[Selected passage]
Explicit Java requirements
Closed this issue · 18 comments
Hi,
I've been able to update my riemann setup in production as new versions came in: 0.3.1
, 0.3.2
, 0.3.3
. All of a sudden version 0.3.4
breaks on my server. It's just a hunch, but I suspect java is too old. The java version is 1.8.0_151
. I was trying to find a reference in the documentation as to what the requirements in terms of java were, but to no avail. Have I missed it?
How does it break?
The dashboard isn't showing my regular views due to socket exceptions, and the riemann log shows that the websocket subscriptions close immediately.
INFO [2019-10-12 21:11:13,830] worker-1 - riemann.transport.websockets - New websocket subscription to index : true
INFO [2019-10-12 21:11:14,026] worker-2 - riemann.transport.websockets - Closing websocket x.x.x.x index true
INFO [2019-10-12 21:11:20,034] worker-3 - riemann.transport.websockets - New websocket subscription to index : true
INFO [2019-10-12 21:11:20,229] worker-4 - riemann.transport.websockets - Closing websocket x.x.x.x index true
INFO [2019-10-12 21:11:26,474] worker-1 - riemann.transport.websockets - New websocket subscription to index : true
INFO [2019-10-12 21:11:26,659] worker-2 - riemann.transport.websockets - Closing websocket x.x.x.x index true
I'm using:
java version "1.8.0_191"

[Problem 1] How would you rewrite the paragraph of the Java requirements thread that begins "I've been able to update" as a brief bulleted list that keeps its main facts?
[Problem 2] Could you return the part of the Java requirements thread that opens with the words containing "Explicit Java requirements" and closes with "I missed it?", copied word for word?

[Record set]
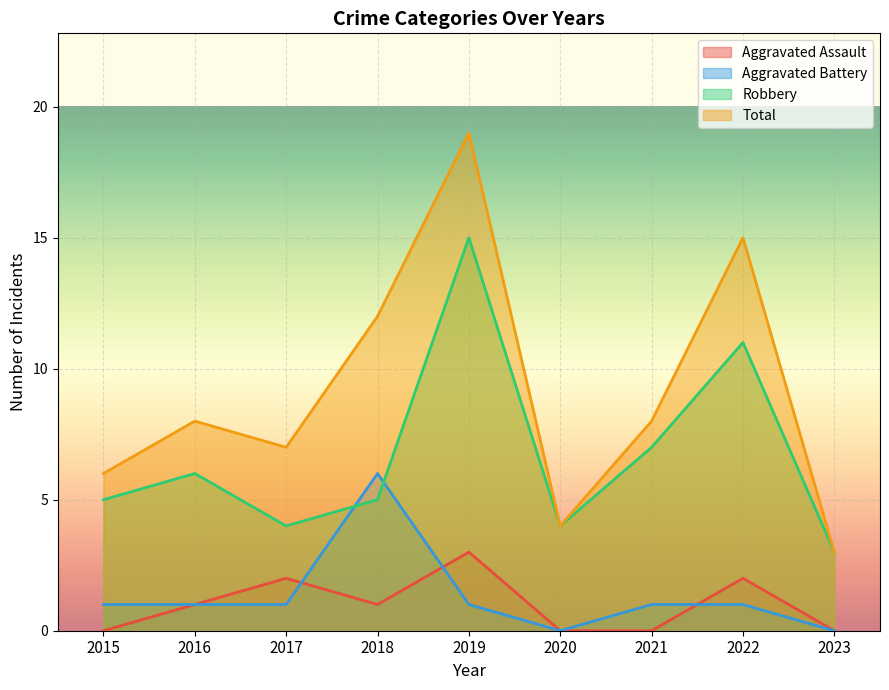

What is the sum of the Robbery values at 2017 and 2019?

19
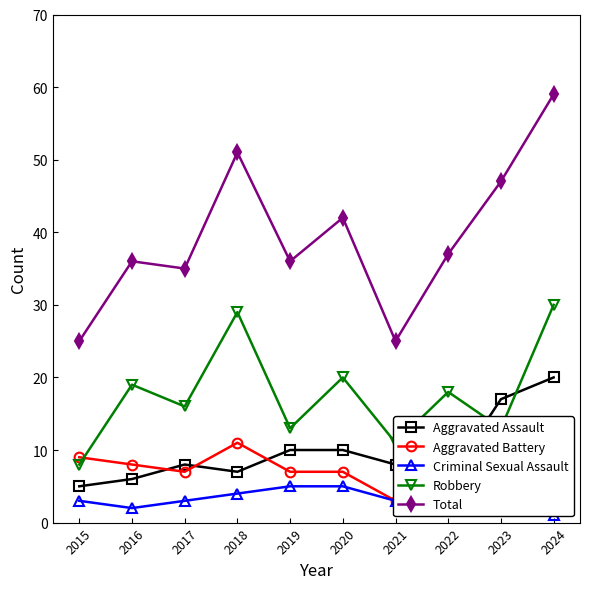

In Aggravated Assault, how many points are higher than both neighbors (excluding endpoints)?

1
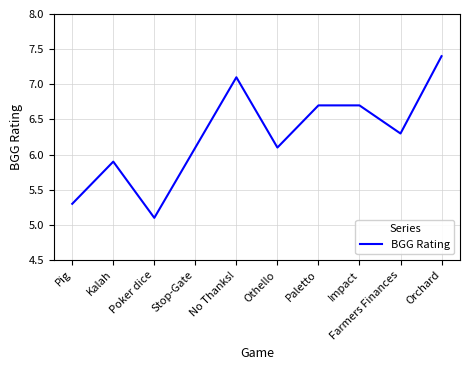

What is the difference between the maximum and minimum values?

2.3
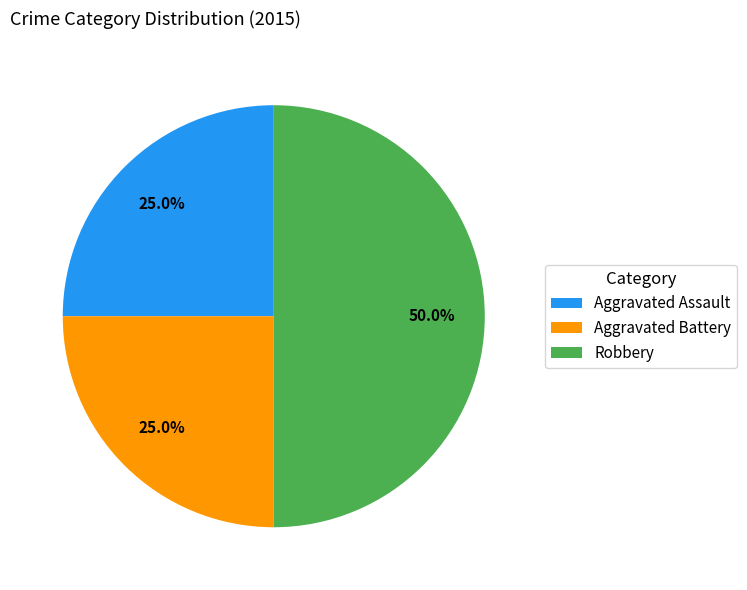

Which category has the biggest portion of the pie?

Robbery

[Final answer 1]
- Riemann in production was updated without trouble through versions 0.3.1, 0.3.2 and 0.3.3.
- Version 0.3.4 suddenly breaks on the server.
- The suspected cause, only a hunch, is that Java is too old: the server runs version 1.8.0_151.
- A search of the documentation found no stated Java requirements, and the writer asks whether they missed it.

[Final answer 2]
Explicit Java requirements
Closed this issue · 18 comments
Hi,
I've been able to update my riemann setup in production as new versions came in: 0.3.1
, 0.3.2
, 0.3.3
. All of a sudden version 0.3.4
breaks on my server. It's just a hunch, but I suspect java is too old. The java version is 1.8.0_151
. I was trying to find a reference in the documentation as to what the requirements in terms of java were, but to no avail. Have I missed it?